==== Provided records
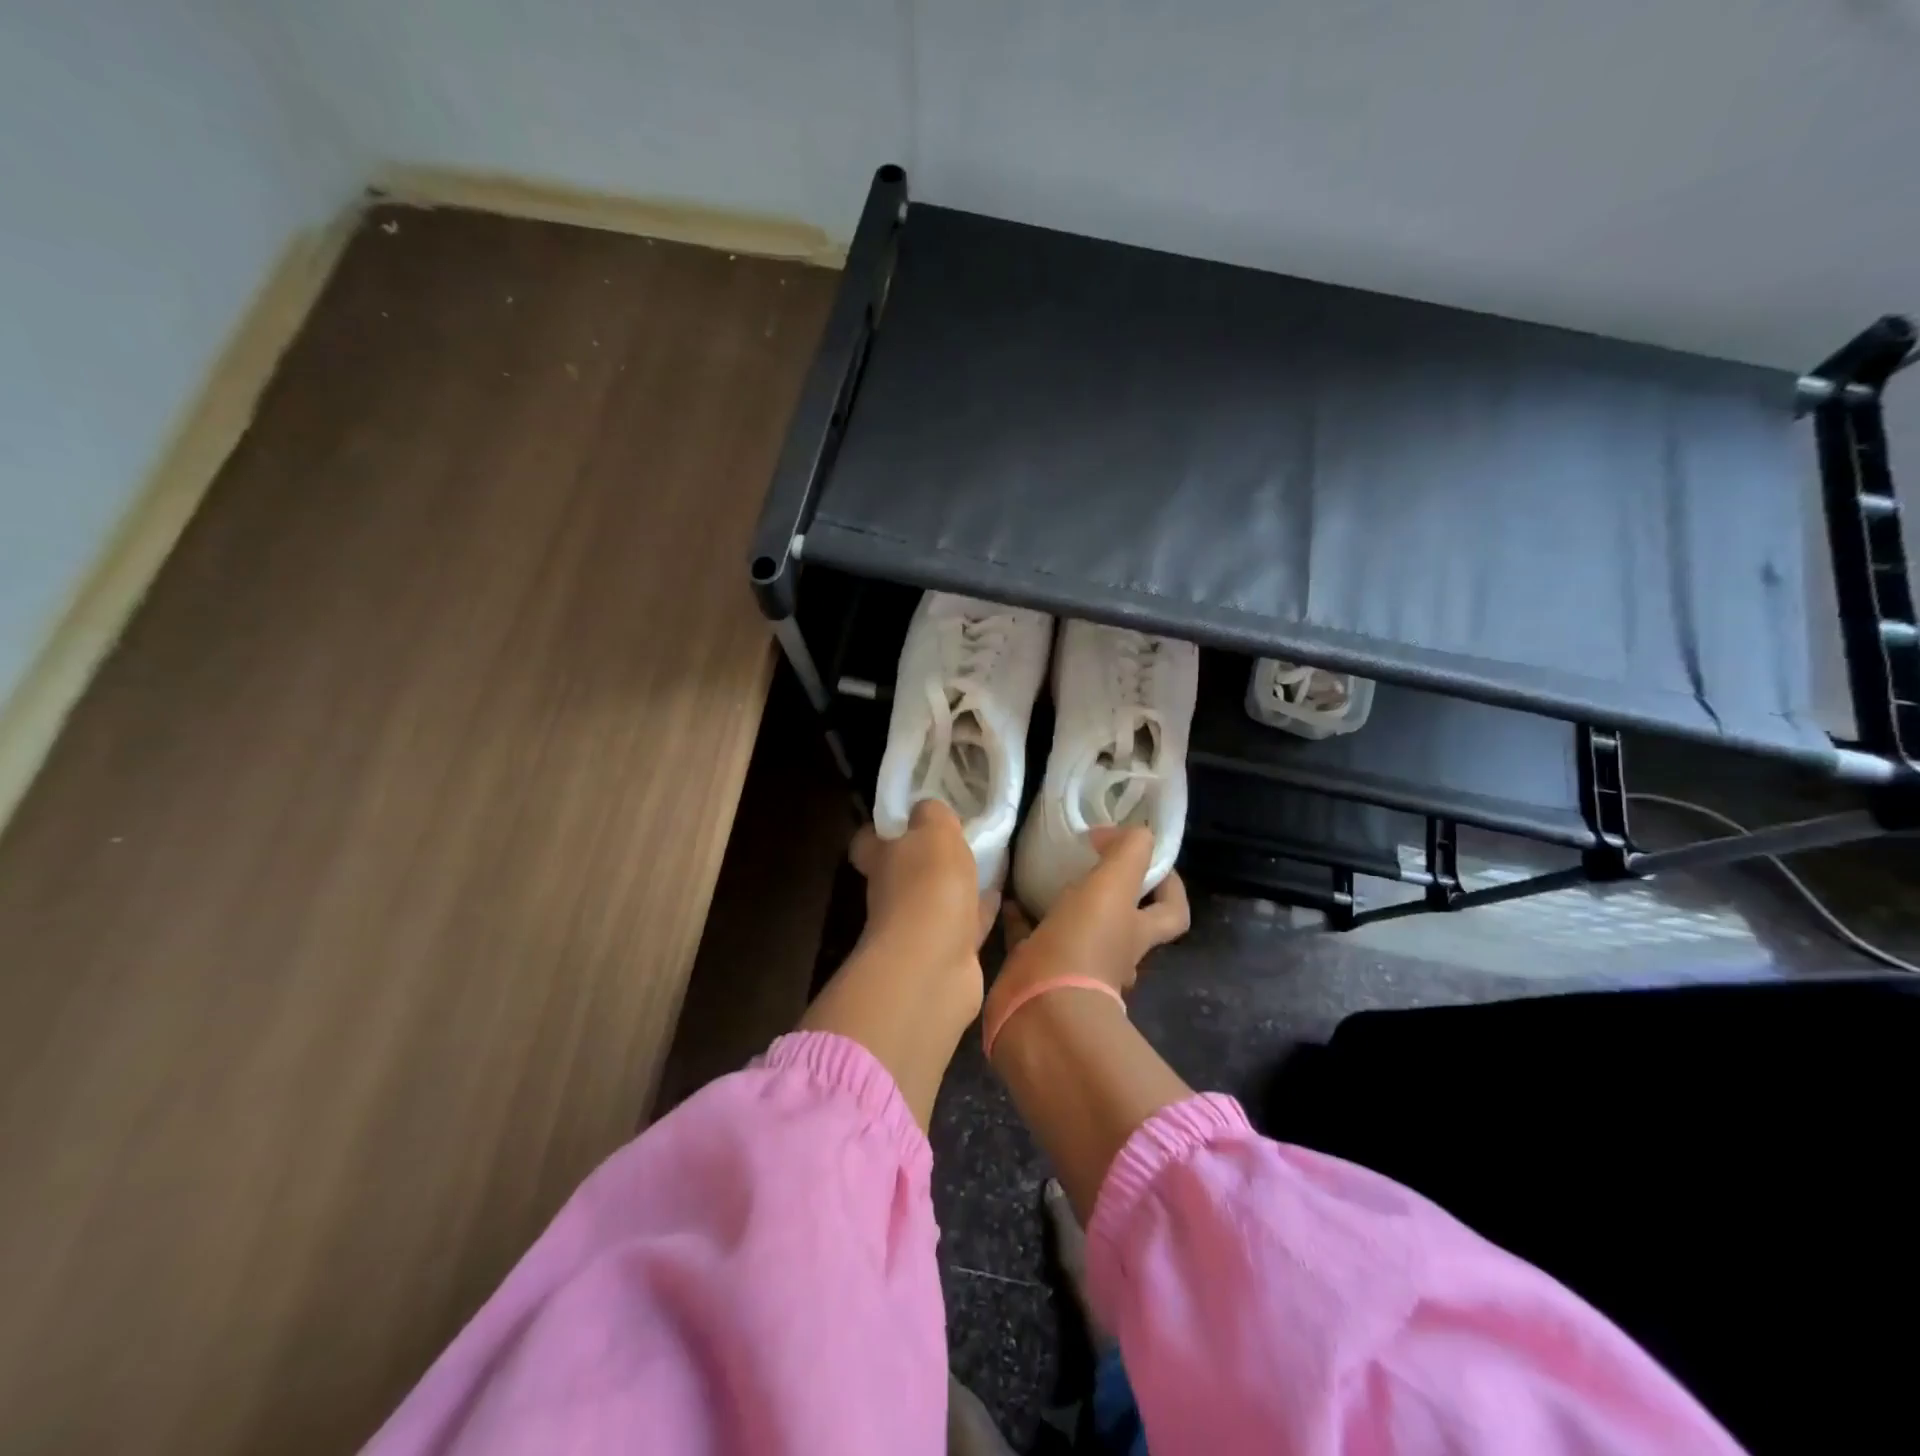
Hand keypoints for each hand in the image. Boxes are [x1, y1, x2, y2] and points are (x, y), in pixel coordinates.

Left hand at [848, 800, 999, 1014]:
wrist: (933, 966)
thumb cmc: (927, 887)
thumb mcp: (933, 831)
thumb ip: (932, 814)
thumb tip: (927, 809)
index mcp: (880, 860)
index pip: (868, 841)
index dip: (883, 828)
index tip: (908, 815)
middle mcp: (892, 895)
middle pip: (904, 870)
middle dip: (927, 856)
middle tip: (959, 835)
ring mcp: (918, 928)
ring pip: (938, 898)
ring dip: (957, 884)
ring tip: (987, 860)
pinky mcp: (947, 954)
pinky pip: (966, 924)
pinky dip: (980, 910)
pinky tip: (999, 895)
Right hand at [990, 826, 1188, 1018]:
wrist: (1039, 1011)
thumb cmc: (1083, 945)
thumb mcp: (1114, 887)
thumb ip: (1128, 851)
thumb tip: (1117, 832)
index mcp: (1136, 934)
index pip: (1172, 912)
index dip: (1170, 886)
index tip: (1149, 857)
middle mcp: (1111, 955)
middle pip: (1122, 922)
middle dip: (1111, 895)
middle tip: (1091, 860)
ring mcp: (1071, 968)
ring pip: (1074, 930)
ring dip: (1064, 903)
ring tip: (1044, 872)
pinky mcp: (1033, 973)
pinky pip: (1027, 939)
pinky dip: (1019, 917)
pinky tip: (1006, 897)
========
_Assignment:_
Please write out, exactly as they appear, the line that contains "index pip: (1172, 912)" and every line after it up to the end of the entries above, and no others.

_Written solution:_
index pip: (1172, 912)
index dip: (1170, 886)
index tip: (1149, 857)
middle mcp: (1111, 955)
middle pip: (1122, 922)
middle dip: (1111, 895)
middle tip: (1091, 860)
ring mcp: (1071, 968)
ring pip: (1074, 930)
ring dip: (1064, 903)
ring tip: (1044, 872)
pinky mcp: (1033, 973)
pinky pip: (1027, 939)
pinky dip: (1019, 917)
pinky tip: (1006, 897)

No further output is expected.